[hist-analytic] Frrom AUNE: Analytic and A Priori

steve bayne baynesrb at yahoo.com
Wed Mar 18 07:12:36 EDT 2009


Here are some remarks on Steve's latest.  He said, "When Tarski wrote his famous paper on truth, I can't recall rules of designation."  To deal with sentences containing quantifiers, Tarski introduced satisfaction as a basic semantical relation.  Avoiding certain technicalities, we can say that a sequence <a,b> satisfies a formula 'Fxy' just in case Fab.  Tarski also used assignment functions without calling them rules of designation.  By means of such assignments, an object (e.g. a person) may be assigned to a proper name.

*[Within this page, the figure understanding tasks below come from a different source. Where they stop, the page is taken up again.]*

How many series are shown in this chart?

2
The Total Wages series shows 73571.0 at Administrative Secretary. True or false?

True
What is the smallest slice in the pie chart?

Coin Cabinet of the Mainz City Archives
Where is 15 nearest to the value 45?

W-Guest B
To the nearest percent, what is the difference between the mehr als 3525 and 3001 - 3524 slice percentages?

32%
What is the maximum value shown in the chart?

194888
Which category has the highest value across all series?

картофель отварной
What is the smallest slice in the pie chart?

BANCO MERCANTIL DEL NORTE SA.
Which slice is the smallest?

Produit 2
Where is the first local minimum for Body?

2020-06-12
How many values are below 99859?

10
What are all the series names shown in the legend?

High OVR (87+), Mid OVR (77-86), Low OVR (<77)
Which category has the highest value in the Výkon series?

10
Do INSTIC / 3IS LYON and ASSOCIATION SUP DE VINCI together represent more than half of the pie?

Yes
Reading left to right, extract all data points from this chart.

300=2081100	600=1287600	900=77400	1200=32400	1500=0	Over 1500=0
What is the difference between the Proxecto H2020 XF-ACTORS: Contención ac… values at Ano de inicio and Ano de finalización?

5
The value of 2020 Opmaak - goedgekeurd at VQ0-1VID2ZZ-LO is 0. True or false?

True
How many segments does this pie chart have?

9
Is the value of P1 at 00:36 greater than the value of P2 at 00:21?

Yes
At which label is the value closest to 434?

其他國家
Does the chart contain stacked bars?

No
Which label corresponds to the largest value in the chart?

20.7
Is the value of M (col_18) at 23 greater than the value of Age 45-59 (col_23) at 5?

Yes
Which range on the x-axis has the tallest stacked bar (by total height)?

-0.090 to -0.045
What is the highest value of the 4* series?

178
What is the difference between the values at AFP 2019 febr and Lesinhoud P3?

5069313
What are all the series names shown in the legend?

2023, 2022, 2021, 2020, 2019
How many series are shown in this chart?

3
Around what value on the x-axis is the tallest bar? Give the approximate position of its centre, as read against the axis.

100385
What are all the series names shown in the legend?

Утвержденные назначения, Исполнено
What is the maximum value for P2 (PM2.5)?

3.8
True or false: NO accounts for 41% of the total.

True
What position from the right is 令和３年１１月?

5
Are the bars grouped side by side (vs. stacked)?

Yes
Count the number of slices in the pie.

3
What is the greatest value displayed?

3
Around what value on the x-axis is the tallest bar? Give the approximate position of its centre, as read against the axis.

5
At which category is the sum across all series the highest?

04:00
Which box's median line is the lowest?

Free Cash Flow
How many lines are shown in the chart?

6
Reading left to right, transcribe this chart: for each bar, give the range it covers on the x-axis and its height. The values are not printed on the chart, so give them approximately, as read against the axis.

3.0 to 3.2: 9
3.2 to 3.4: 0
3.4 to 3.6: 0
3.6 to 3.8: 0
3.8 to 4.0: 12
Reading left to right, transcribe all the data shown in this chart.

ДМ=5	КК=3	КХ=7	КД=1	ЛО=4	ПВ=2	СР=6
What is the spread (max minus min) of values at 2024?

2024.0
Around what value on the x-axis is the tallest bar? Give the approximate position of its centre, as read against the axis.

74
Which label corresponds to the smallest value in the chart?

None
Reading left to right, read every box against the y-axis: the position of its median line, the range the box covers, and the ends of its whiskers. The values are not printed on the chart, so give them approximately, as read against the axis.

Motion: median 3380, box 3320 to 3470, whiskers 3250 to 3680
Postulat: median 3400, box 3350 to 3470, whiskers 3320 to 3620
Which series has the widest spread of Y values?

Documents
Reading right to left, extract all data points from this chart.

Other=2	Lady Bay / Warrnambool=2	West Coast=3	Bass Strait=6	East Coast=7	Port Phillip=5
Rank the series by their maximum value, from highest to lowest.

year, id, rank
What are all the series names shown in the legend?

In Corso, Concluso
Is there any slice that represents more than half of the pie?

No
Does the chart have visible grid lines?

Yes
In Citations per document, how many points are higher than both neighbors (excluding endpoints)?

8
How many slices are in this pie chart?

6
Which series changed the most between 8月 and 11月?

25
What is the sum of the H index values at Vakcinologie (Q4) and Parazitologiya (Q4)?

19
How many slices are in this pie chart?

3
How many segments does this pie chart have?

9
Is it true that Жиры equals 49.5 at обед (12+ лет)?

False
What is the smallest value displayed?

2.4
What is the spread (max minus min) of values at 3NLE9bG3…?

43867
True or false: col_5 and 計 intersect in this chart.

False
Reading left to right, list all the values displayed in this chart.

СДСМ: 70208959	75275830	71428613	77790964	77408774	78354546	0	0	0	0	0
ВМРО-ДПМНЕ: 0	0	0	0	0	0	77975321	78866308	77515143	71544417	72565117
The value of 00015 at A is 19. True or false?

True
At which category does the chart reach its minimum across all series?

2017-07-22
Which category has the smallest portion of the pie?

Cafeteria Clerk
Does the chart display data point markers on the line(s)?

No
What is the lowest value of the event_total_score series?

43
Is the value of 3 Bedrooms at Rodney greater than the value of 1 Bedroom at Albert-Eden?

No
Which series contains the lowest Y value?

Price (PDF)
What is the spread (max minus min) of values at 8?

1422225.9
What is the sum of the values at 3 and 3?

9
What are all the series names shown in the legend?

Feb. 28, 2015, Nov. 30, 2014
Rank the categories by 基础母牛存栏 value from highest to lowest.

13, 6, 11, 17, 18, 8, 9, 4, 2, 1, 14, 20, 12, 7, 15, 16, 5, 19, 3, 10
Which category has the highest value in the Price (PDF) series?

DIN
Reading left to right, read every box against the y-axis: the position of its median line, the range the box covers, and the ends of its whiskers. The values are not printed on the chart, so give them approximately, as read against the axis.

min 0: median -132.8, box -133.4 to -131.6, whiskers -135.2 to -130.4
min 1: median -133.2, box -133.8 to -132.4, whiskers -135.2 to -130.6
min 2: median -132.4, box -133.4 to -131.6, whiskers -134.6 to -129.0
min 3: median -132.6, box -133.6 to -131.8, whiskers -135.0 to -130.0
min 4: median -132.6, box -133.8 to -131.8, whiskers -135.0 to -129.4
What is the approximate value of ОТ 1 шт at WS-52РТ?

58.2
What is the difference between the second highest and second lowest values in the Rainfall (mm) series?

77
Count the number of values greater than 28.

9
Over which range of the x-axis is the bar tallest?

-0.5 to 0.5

If we set aside the kinds of sentences Kripke used to show that some sentences true by virtue of meaning are contingent (e.g. "The standard meter is a meter long") and some sentences not true by virtue of meaning are necessary if they are true (e.g.  "The inventor of bifocals = Benjamin Franklin") we can reasonably say, I believe, that all sentences true by virtue of meaning are necessary and vice-versa (or, if you like, they "express" necessary propositions).  But as I said several times in response to Roger, a useful notion of analyticity should provide an a priori means of deciding on the truth-value of sentences, and this is something a mere appeal to necessity cannot do.  Is "Bachelors are unmarried" or "Later than is an asymmetrical relation" is a necessary truth (or does it express one)?  Is either statement analytic?  How can we tell?

Steve has several times expressed an interest in, if not a possible fondness for, supposed synthetic a priori truths.  From my point of view, the epistemolgoical problem with such alleged truths is that I have no idea how we could possibly know they are true if they are true.  Epistemological rationalist have offed many suggestions for this over the years, but none seems cogent to me.